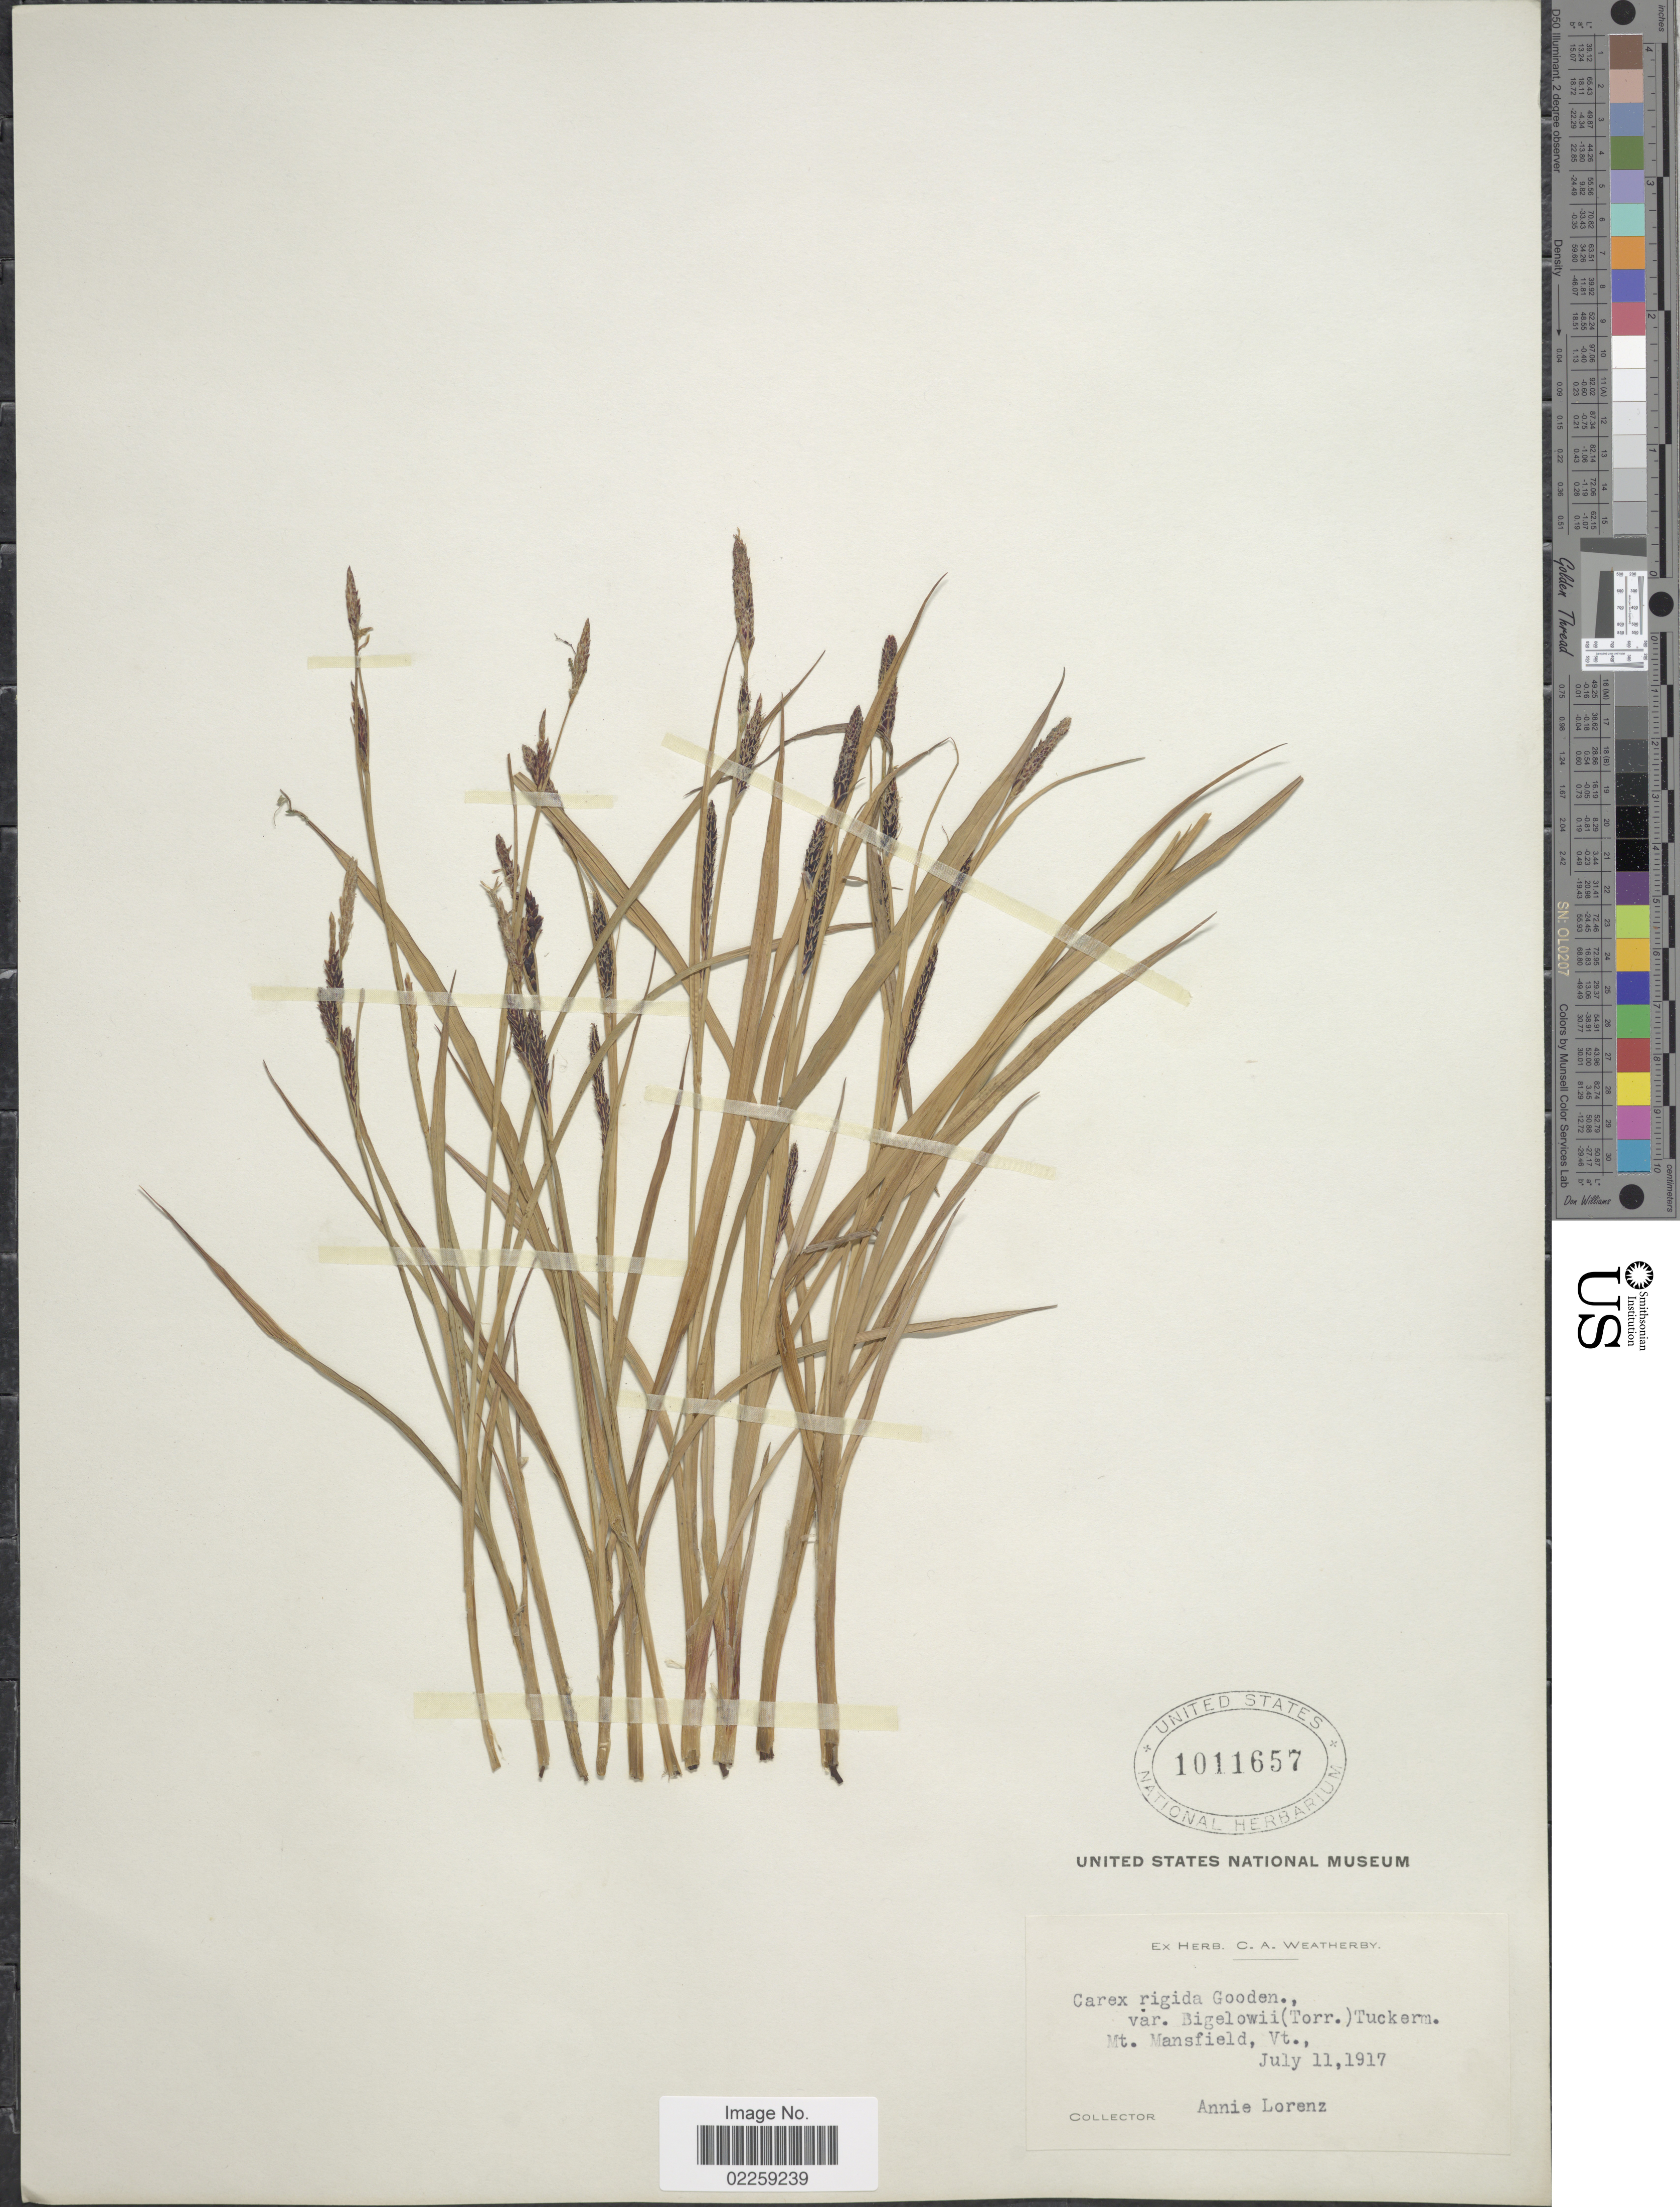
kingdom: Plantae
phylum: Tracheophyta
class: Liliopsida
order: Poales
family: Cyperaceae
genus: Carex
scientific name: Carex bigelowii subsp. bigelowii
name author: Torr. ex Schwein.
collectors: A. Lorenz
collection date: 1917-07-11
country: United States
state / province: Vermont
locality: Mt. Mansfield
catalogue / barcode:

EXERCISE AIM:
Reproduce all of the data above line for line, leaving out the pictures.

RESULT OF THIS TASK:
kingdom: Plantae
phylum: Tracheophyta
class: Liliopsida
order: Poales
family: Cyperaceae
genus: Carex
scientific name: Carex bigelowii subsp. bigelowii
name author: Torr. ex Schwein.
collectors: A. Lorenz
collection date: 1917-07-11
country: United States
state / province: Vermont
locality: Mt. Mansfield
catalogue / barcode:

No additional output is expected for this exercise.